Compter les morts? Une analyse de la mortalité excédentaire récente en temps de pandémie

Plusieurs pays publient maintenant depuis plusieurs semaines le nombre total de décès hebdomadaires et mensuels en plus des décès identifiés comme étant dus à la COVID-19. Le New York Times met à jour quotidiennement un tableau de bord pour plusieurs pays. Le besoin de cette statistique n’est pas un caprice des chercheurs et statisticiens qui se penchent sur la question, mais bel et bien une nécessité pour comprendre la situation. Dans un article récent du Lancet, un groupe d’auteurs soulignait l’urgence de mettre en place un système de statistiques permettant de faire le suivi de la mortalité excédentaire totale, c’est-à-dire la mortalité qui excède celle qui serait attendue en temps normal, peu importe la cause. D’abord, se comparer entre juridictions est difficile si on regarde le nombre de décès liés à la COVID-19 puisque ce nombre varie selon les pratiques d’identification et de classification des causes de décès. Ensuite, parce qu’une pandémie de l’ampleur de la COVID-19 peut mener à des décès qui ne sont pas dus au virus – des décès indirects. Par exemple, certaines personnes pourraient retarder une visite à l’urgence. D’autres pourraient voir leur chirurgie retardée parce qu’une priorité aurait été donnée aux cas de COVID-19 et que les médecins sont occupés à d’autres tâches, par exemple en centre d’hébergement et de soins de longue durée. Ainsi, une mesure ultime d’impact de la pandémie est le nombre de décès total.
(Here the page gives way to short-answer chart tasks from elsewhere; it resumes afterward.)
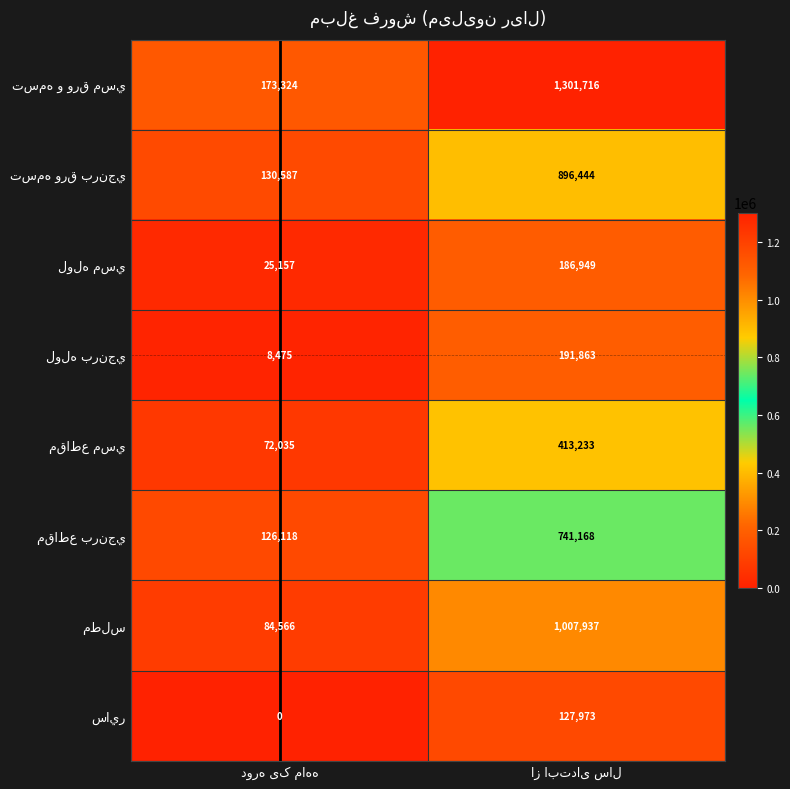

What is the maximum value shown in the chart?

1301716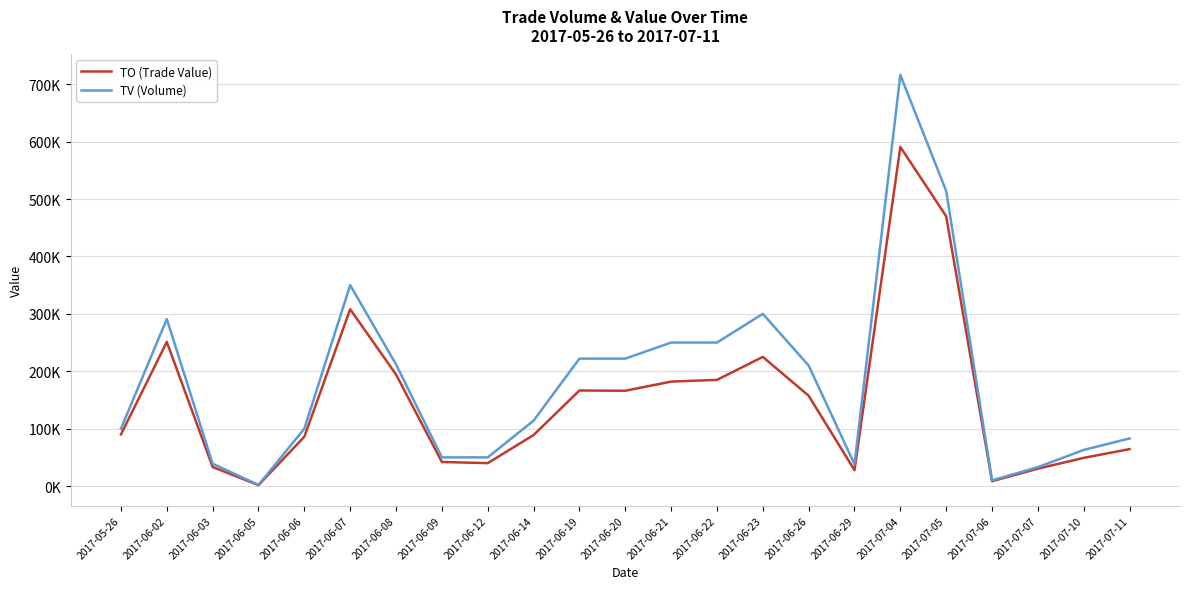

Which series has the largest range (max minus min)?

TV (Volume)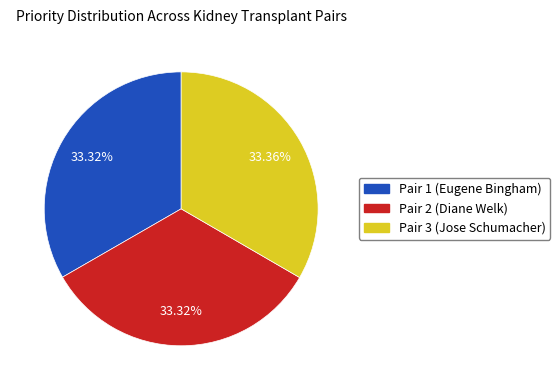

Does any single category account for the majority?

No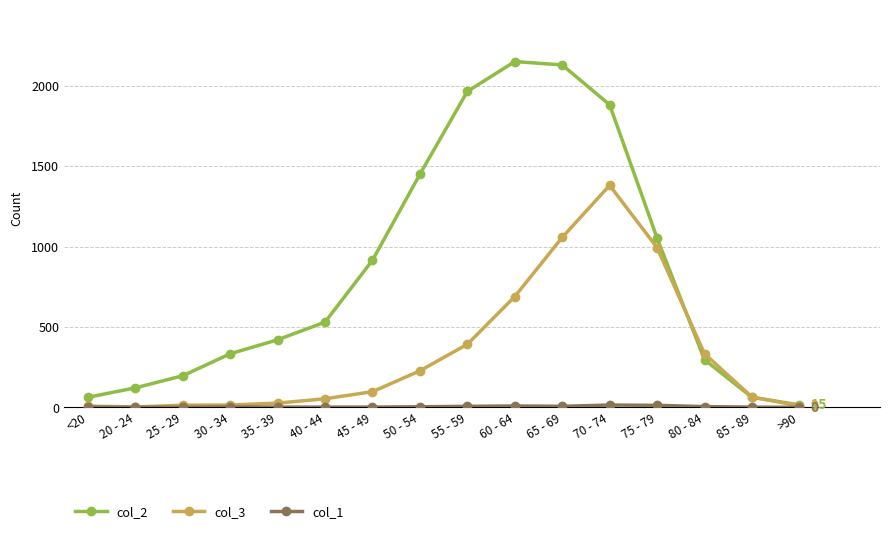

What is the label of the 4th point from the left?

30 - 34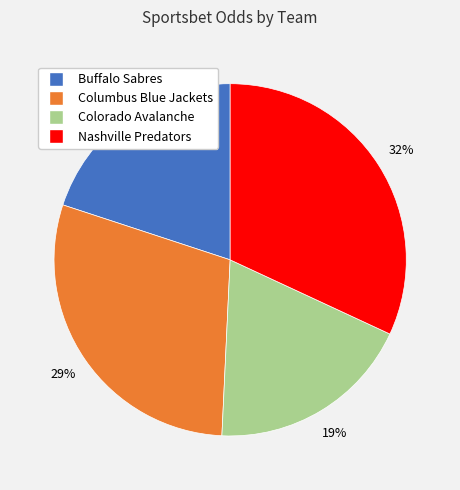

Is there any slice that represents more than half of the pie?

No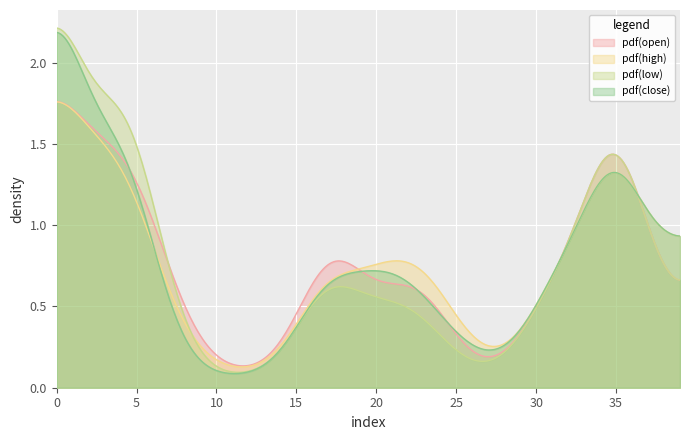

Which series has the widest spread of values?

pdf(low)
Par rapport à nombre d’autres juridictions européennes ou américaines, le Québec fait piètre figure en ce qui a trait à la publication de chiffres récents sur la mortalité. Sur le site de l’Institut de la statistique du Québec (ISQ), on peut obtenir les décès mensuels jusqu’à février 2020. Plusieurs chercheurs ont souligné cette problématique dans les médias. Le 15 mai 2020, un article de La Presse par Tristan Péloquin se basant sur les données du registre de l’état civil fait état de 6349 décès en mars et de 7662 en avril. En utilisant ces données imparfaites, auxquelles il y aura certainement des ajustements à faire, nous avons tenté de faire rapidement un exercice permettant de mieux cerner la mortalité excédentaire préliminaire.